Math 445 Assignment 3, Due Wednesday, 1/14/98

1. Centers of similitude of two segments (20 points)
   • (a) Create a Sketchpad figure with two parallel segments AB and CD; let k = |CD|/|AB|. Construct the two centers of similitude of the two segments; let O be the center with positive ratio and O' be the center with negative ratio.
   • Construct the midpoints M of AB and N of CD. Draw the line MN and observe that the two centers of similitude appear to be on the line.
   • (b) Explain why these four points are collinear.
   • (c) Use similar triangles to derive the signed ratios ON/OM and O'N/O'M in terms of k.
   • (d) Construct the points P = (1-(-1/2))A + (-1/2)B and Q = (1-(-1/2))C + (-1/2)D. Draw the lines OP and O'P. which of these two lines appears to pass through Q? Explain why this line does in fact pass through Q.
   • (e) Let S be the intersection of the other of the two lines OP and O'P with line CD. Tell the number s such that S = (1- s)C + sD.
   • (f) Let D be the dilation with center O which takes Q to P. What is the ratio of similitude of this dilation? Let D' be the dilation with center O' which takes P to S. What is the ratio of similitude of this dilation? What is the ratio of similitude of the composition D'D? What is the center (i.e., the fixed point) of D'D?
   
   
2. Centers of similitude of two circles, starting with tangents (10 points)
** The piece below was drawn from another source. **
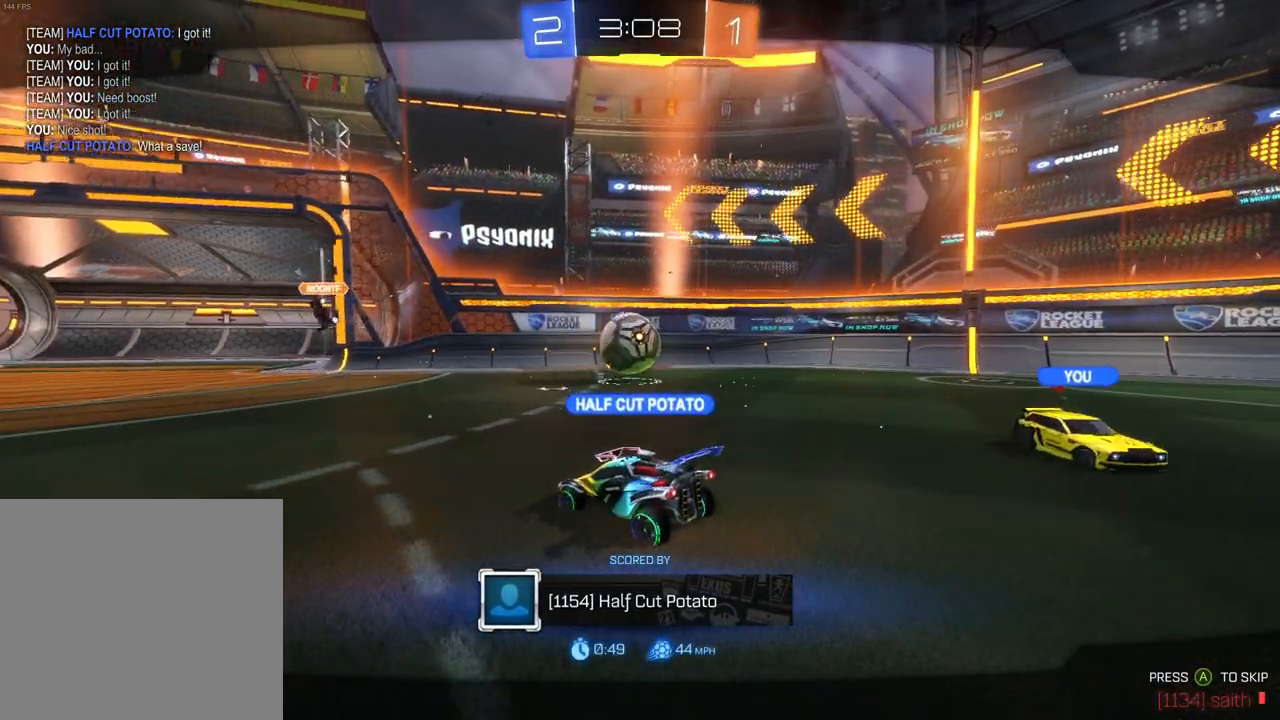
{"buttons": [], "left_stick": "center", "events": [[133, "DPAD_LEFT", "down"], [217, "DPAD_LEFT", "up"], [267, "DPAD_LEFT", "down"], [367, "DPAD_LEFT", "up"]]}
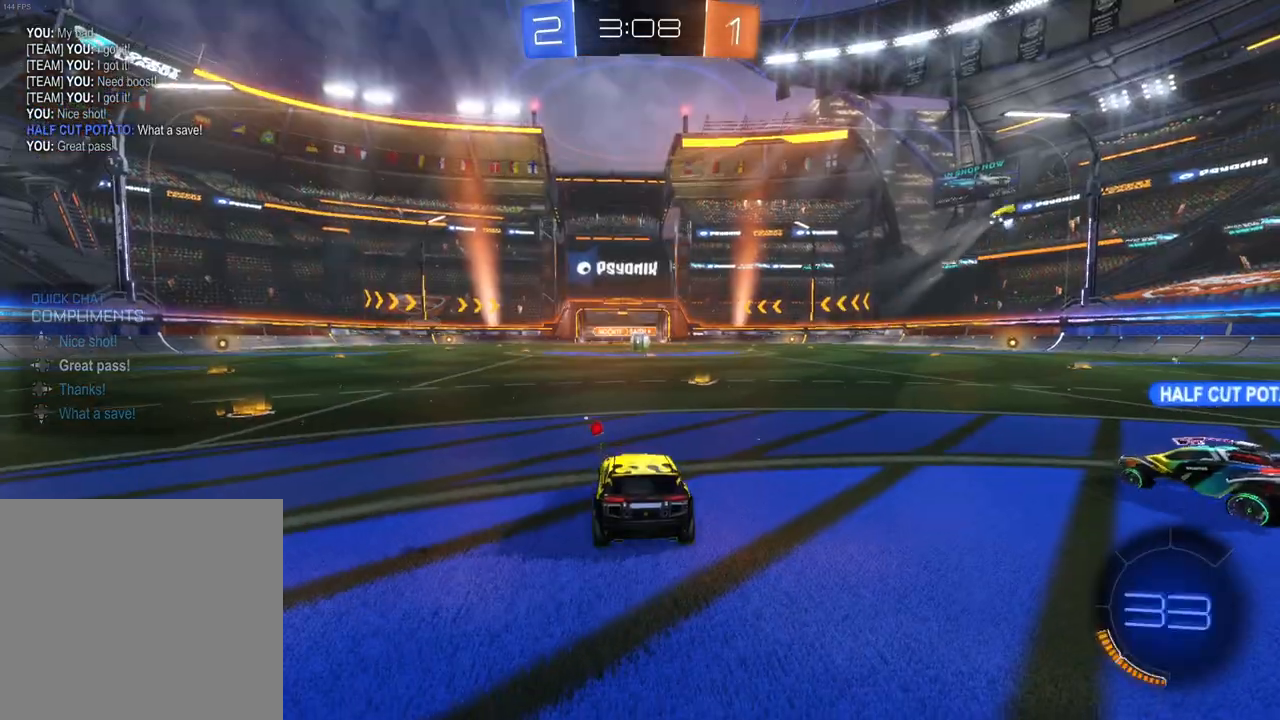
{"buttons": [], "left_stick": "center", "events": []}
   Review. Suppose m and n are two lines intersecting at a point P, forming an angle a (and corresponding vertical angle a'). Let c1 and c2 be two circles inside angle a or a' which are tangent to both m and n. Then the centers E1 and E2 of the circles lie on the bisector of angle a. We denote the following points: line m is tangent to the circles c1 and c2 at M1 and M2 and the line n is tangent to the circles at N1 and N2.

   • (a) Prove that these signed ratios are equal: PE2/PE1 = PM2/PM1 = PN2/PN1.
   • (b) Explain how to conclude from (a) that the dilation D with center P and ratio PE2/PE1 takes circle c1 to c2, and also takes E1 to E2, M1 to M2 and N1 to N2 .
   • (c) If G1 is a point on c1, explain why one of the points of intersection of line PG1 with circle c2 is G1', the image of G1 under the dilation with center P that takes c1 to c2.
   
   
3. Centers of similitude of two circles, starting with circles (10 points)

   Next, we start with two circles and nothing else, but then construct the tangent lines and the center of similitude.

   • (a) Create a Sketchpad figure with two circles AB and CD (by circle AB we mean the circle with center A through B. etc.) and construct the two centers of similitude. Let O be the center with positive ratio and O' be the center with negative ratio. Let k = |CD|/|AB|. Make and save a script "Circle sim centers" that takes AB and CD as givens and constructs O and O'.
   • (b) What are the signed ratios OC/OA and O'C/O'A in terms of k? Explain.
   • (c) Move the circles so that they are exterior to one another and construct the two tangent lines from O to c1 and the two tangent lines from O' to c1. Observe that these four lines appear to be the common tangents. Explain why this is true.
   
   
4. Similitude composition (Composition is a similitude--usually) (10 points)
   • Write down the vector formula for the dilation with center P and ratio k.
   • Write down the 3x3 matrix of this dilation, as in Sibley. What is the upper-left 2x2 matrix of the matrix of any dilation with ratio k?
   • Use the vector or matrix formula for similitudes to show that the composition U = TS of two similitudes S and T, possibly with different centers, is a similitude (with one special case which is an exception; what is it?). How is the ratio of similitude of U related to the ratios of S and T?
   
   
5. Applications of composition (10 points)

   (a) Theorem of Menelaus

   • Construct a Sketchpad figure that illustrates how the Theorem of Menelaus can be proved using composition of dilations.

   (b) Three Circle Theorem

   • Construct a Sketchpad figure with 3 circles and then use the script "Circle sim centers" to construct the centers of similitude of each pair.
   • Construct the lines through pairs of centers and observe that some centers are collinear.
   • Write down an explanation of this in terms of centers of similitude.
   • What are the special cases when one or more of the centers do not exist.